Wednesday, December 8, 2010

The Rabbi Speaketh

So, I met with the good rabbi's group to study the Zohar in a more or less traditional manner. I have learned a few things.

First of all, I will not use the term Judeo-Christian again. My friend Lavanah told me to avoid it as it was generally offensive. I didn't understand. I'm sure I still don't but I understand a little more now. I did hear the terms 'we' and 'us' referring to events from near pre-history. The Jewish people are a tribe.  My first visit to the temple, seeing a more pagan-like celebration than I expected and feeling the power radiating from the holy place, was precursor to this understanding.

This brings new meaning to the term tribal god for me.

I gave rabbi my super secret humility test. When I see someone that radiates spiritual understanding and I can offer what are sincere well wishes and compliments, I do so. The rabbi is one of the few people I've ever met that closed his aura instantly, turned away and would not hear compliments. I'm sure you can practice that. I am sure he didn't. He passed.

There was teaching of the Zohar but more importantly teachings of the spirit and it was awesome. I took things home that I will share with those that seek my guidance. The group was very surprised to hear me say that there was nothing said there that I had not been exposed to in my Golden Dawn training. Nothing. There were of course nuances, subtleties and perspectives of language that were new but they were more in the way of intellectual spice.

As For My Part

I was asked to speak on the Golden Dawn and provide my lineage. I began by sharing the different spelling of Kaballah, Cabala and Qabala and their meanings. This was new to them but as I got to the q spelling someone wasn't fond of it blurted out, "Stay away from that," as she surmised what must have been coming. The rabbi would have none of it. Another such comment was made by the same person. Again, the rabbi intervened. He invited me back at that moment to emphasize his point.
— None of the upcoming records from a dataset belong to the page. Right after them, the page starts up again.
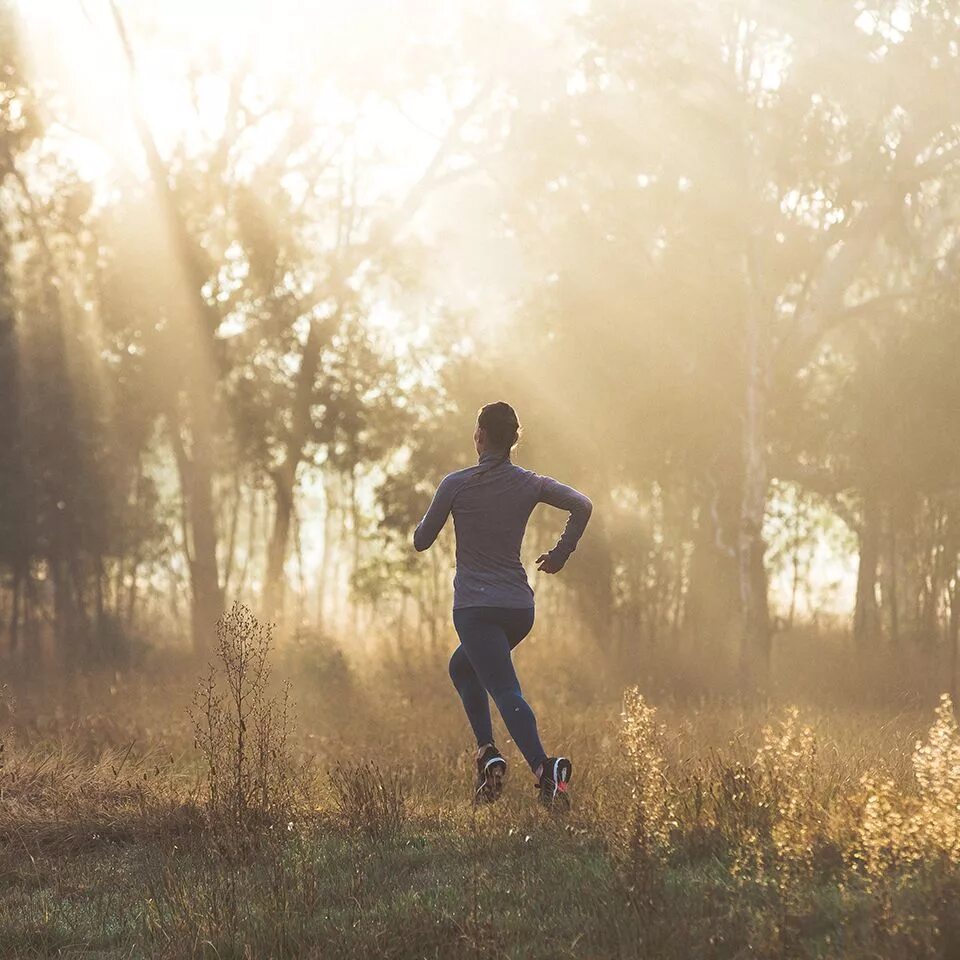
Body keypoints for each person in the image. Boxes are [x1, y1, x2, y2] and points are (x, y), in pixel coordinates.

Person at [413, 401, 593, 807]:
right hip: (517, 610)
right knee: (462, 667)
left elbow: (422, 540)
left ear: (479, 435)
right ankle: (487, 753)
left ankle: (545, 768)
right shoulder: (530, 483)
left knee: (503, 686)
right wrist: (561, 554)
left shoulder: (456, 484)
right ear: (513, 441)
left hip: (475, 610)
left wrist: (421, 527)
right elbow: (582, 504)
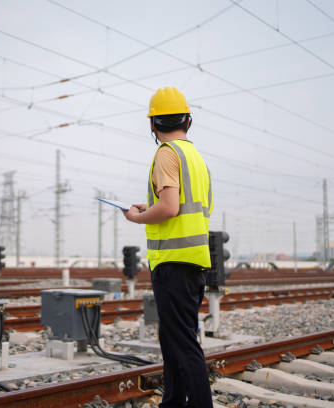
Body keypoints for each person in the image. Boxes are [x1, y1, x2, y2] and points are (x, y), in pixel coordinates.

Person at [123, 86, 213, 407]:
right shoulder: (196, 159)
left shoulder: (166, 153)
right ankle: (172, 402)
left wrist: (138, 217)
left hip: (173, 263)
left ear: (152, 124)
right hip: (195, 262)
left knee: (184, 343)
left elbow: (171, 207)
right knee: (173, 338)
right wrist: (150, 208)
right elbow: (190, 209)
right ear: (188, 120)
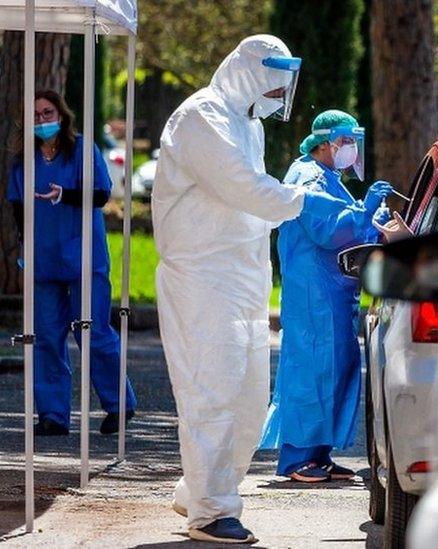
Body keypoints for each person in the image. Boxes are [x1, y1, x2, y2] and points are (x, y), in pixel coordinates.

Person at [152, 35, 349, 544]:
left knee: (246, 396)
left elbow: (247, 200)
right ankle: (211, 511)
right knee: (211, 389)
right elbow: (241, 185)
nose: (279, 96)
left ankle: (198, 489)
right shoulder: (202, 117)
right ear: (251, 73)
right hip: (202, 276)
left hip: (241, 276)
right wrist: (303, 201)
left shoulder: (247, 123)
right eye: (274, 84)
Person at [259, 110, 393, 482]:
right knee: (311, 370)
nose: (351, 149)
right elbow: (327, 229)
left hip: (333, 291)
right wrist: (365, 212)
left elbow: (348, 222)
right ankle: (297, 457)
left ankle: (319, 454)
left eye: (353, 141)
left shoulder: (330, 176)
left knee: (335, 369)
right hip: (312, 293)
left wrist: (371, 218)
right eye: (346, 141)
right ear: (325, 142)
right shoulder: (307, 177)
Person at [6, 90, 137, 437]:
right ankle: (52, 414)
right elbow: (19, 208)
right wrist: (24, 248)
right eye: (35, 115)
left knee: (91, 330)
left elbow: (100, 194)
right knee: (46, 336)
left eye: (47, 112)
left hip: (83, 255)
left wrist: (64, 195)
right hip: (44, 258)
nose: (42, 120)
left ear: (61, 116)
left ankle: (119, 404)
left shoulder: (83, 150)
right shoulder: (24, 161)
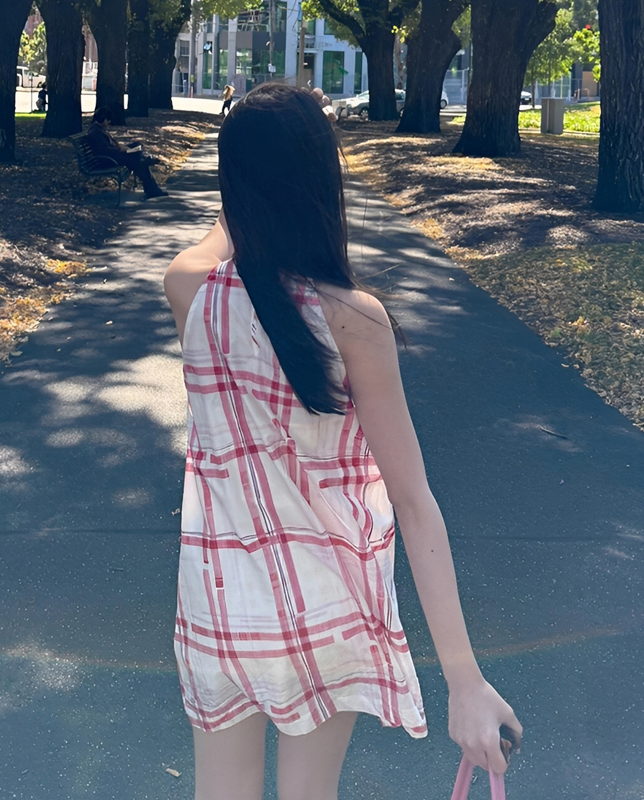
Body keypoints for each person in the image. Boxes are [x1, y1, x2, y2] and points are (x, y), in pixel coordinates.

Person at [163, 83, 522, 800]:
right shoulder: (354, 318)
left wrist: (242, 173)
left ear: (232, 187)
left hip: (219, 599)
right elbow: (413, 502)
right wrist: (463, 678)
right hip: (329, 603)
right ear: (324, 181)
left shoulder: (191, 291)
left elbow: (217, 241)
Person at [86, 107, 168, 199]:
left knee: (137, 146)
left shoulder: (99, 129)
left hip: (113, 155)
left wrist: (122, 147)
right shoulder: (96, 132)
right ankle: (152, 185)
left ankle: (146, 160)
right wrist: (121, 150)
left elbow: (109, 146)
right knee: (138, 159)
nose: (109, 122)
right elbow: (105, 151)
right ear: (103, 119)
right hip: (108, 160)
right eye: (108, 120)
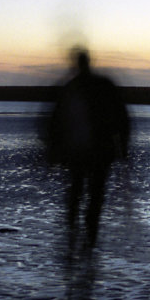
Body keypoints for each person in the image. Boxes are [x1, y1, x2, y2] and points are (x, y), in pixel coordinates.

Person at [43, 47, 131, 265]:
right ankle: (87, 238)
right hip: (96, 153)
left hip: (82, 152)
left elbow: (54, 122)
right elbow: (122, 118)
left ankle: (76, 235)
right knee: (93, 197)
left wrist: (53, 151)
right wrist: (123, 148)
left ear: (76, 63)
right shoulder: (102, 85)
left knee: (78, 193)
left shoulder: (71, 87)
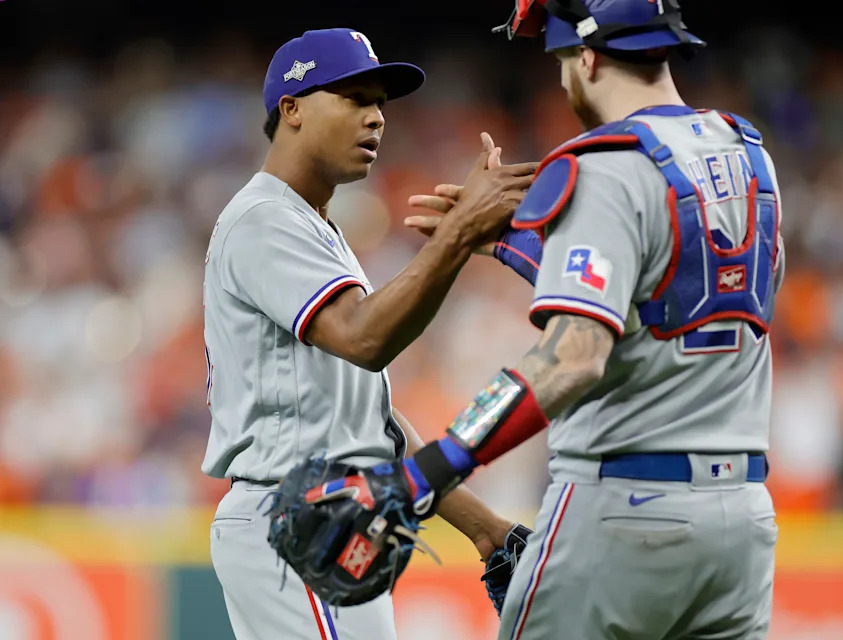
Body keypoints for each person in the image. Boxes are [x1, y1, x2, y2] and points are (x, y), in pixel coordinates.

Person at [314, 1, 787, 638]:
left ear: (587, 57)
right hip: (743, 524)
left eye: (563, 61)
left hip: (621, 510)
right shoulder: (748, 152)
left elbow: (574, 357)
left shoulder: (604, 163)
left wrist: (425, 473)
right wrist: (516, 245)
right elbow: (673, 299)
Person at [201, 27, 539, 640]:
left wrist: (483, 527)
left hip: (333, 521)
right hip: (294, 521)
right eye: (354, 97)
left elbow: (370, 424)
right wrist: (461, 232)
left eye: (380, 102)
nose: (376, 117)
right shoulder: (264, 219)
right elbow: (365, 338)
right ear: (292, 108)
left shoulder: (313, 227)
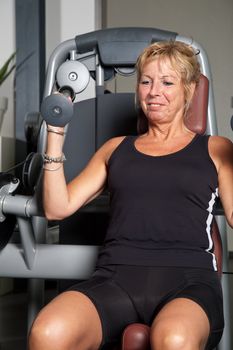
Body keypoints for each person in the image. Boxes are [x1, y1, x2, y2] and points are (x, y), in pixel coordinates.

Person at [29, 41, 233, 350]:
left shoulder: (217, 149)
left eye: (167, 82)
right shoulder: (115, 148)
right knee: (47, 333)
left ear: (189, 89)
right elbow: (57, 208)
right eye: (146, 81)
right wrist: (55, 135)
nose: (153, 92)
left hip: (189, 282)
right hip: (114, 279)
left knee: (175, 340)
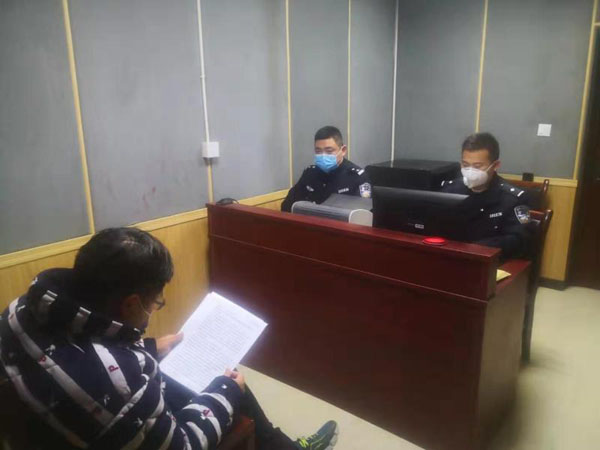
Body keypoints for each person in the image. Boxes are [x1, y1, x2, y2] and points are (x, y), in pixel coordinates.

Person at [0, 227, 338, 450]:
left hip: (52, 425)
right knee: (230, 384)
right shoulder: (122, 383)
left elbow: (79, 349)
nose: (154, 308)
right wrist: (225, 392)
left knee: (215, 378)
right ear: (131, 304)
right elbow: (183, 445)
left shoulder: (20, 309)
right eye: (155, 302)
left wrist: (150, 347)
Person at [441, 132, 532, 260]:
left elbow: (519, 240)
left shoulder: (513, 199)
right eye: (465, 165)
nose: (470, 171)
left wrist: (475, 248)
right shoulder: (450, 190)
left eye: (477, 166)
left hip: (489, 261)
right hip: (451, 257)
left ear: (495, 166)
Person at [281, 126, 371, 212]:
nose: (323, 155)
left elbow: (361, 215)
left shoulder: (356, 177)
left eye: (329, 151)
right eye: (318, 151)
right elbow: (287, 206)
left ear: (343, 150)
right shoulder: (310, 173)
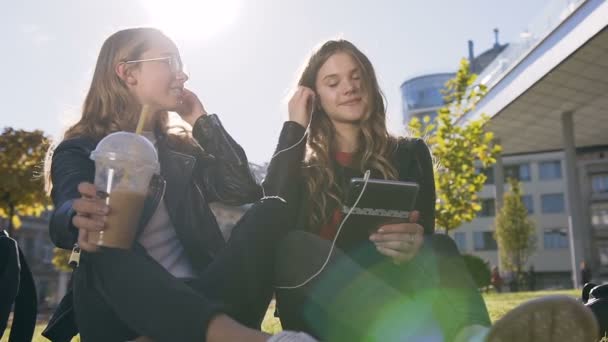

I've never been asked to provide lineage before. The question taught me something. First of all, I have never thought of it because I don't care who my initiator's initiator's initiator's initiator was. Whatever impact that person had has been concealed by time. I've always known it is my teacher that matters and perhaps his. I provided those names too and added the commentary that since they didn't know the names, that didn't matter either.

I then added this thought that very much surprised the rabbi. I do not know if he never thought of it or didn't expect to hear it or thought I was full of beans. It has been my experience that students believe they are being taught by the master, which is amazing, considering it is really the other way around. So, perhaps the question shouldn't be, who are your teachers but who are your students. What have they done?

By that measure, a fellow by the name of Alfred Sepulvada, Jr., whose motto was I Shall Lead the Way, did a fine job indeed.

As for Me and the Rabbi

I don't know where it is going but he indicated he wanted me to come back and indicated he had some things to share with me next time. I am looking forward to that day.


Anonymous said...

There are several reasons that the group may have disliked the term "Judeo-Christian Tradition." Thousands of years of attacks on Jews by both official Christian Church organizations and individual Christians is certainly a part of it. Continued attempts to destroy Judaism by saying it is "completed" in Christianity is another. Attempts to destroy Judaism from within with the "Jews for Jesus" and similar "Messianic Jews" organizations is another reason. Total misinterpretation of the Jewish Bible to imply that it refers to Jesus when it does not is a reason. The attempt to replace the Jewish bible (it's "old") with the Christian bible (it's new) is another. The fact that virtually every theological concept of Christianity is contrary to those of Judaism is yet another as is the outright anti-semitism and misrepresentation of facts found in the Christian "new" testament.

The term "Judeo-Christian" is only a couple of hundred years old. It developed because Christian scholars came to understand that Christianity was something entirely new and different from Judaism (even though Jews comprised its early membership) and desperately wanted to have some form of antiquity associated with their religion. See the book The Mythmaker: Paul and the Invention of Christianity by Hyam MacCoby for more details on the real sources of Christianity. Many Jews accepted the term in an attempt to get out from under the attacks of Christian terrorist oppression throughout Europe: "We're just like you, only earlier."

For more information on the subject, see The Myth of the Judeo-Christian Tradition, and Other Dissenting Essays by Arthur Allen Cohen.

Robert said...

Just to be clear, I didn't use that term with them. Lavanah warned me ahead of time. However, my observation of the differences between what I have witnessed led me to confirm the idea that the term Judeo-Christian is bogus.

Anonymous said...

You may also find this article by the late Professor Gershom Scholem interesting:

Unknown said...

Huh, I'd never thought of psychic humility testing before. Do you think his reaction was more indicative of simply ignoring the compliments, or actively rejecting them?

Robert said...

I never do that as a planned test. It just sort of happens every time I meet someone that appears to have understanding. The reaction tells me the extent of that understanding.

It seemed more than active rejection, nearly instinctual but I could be wrong.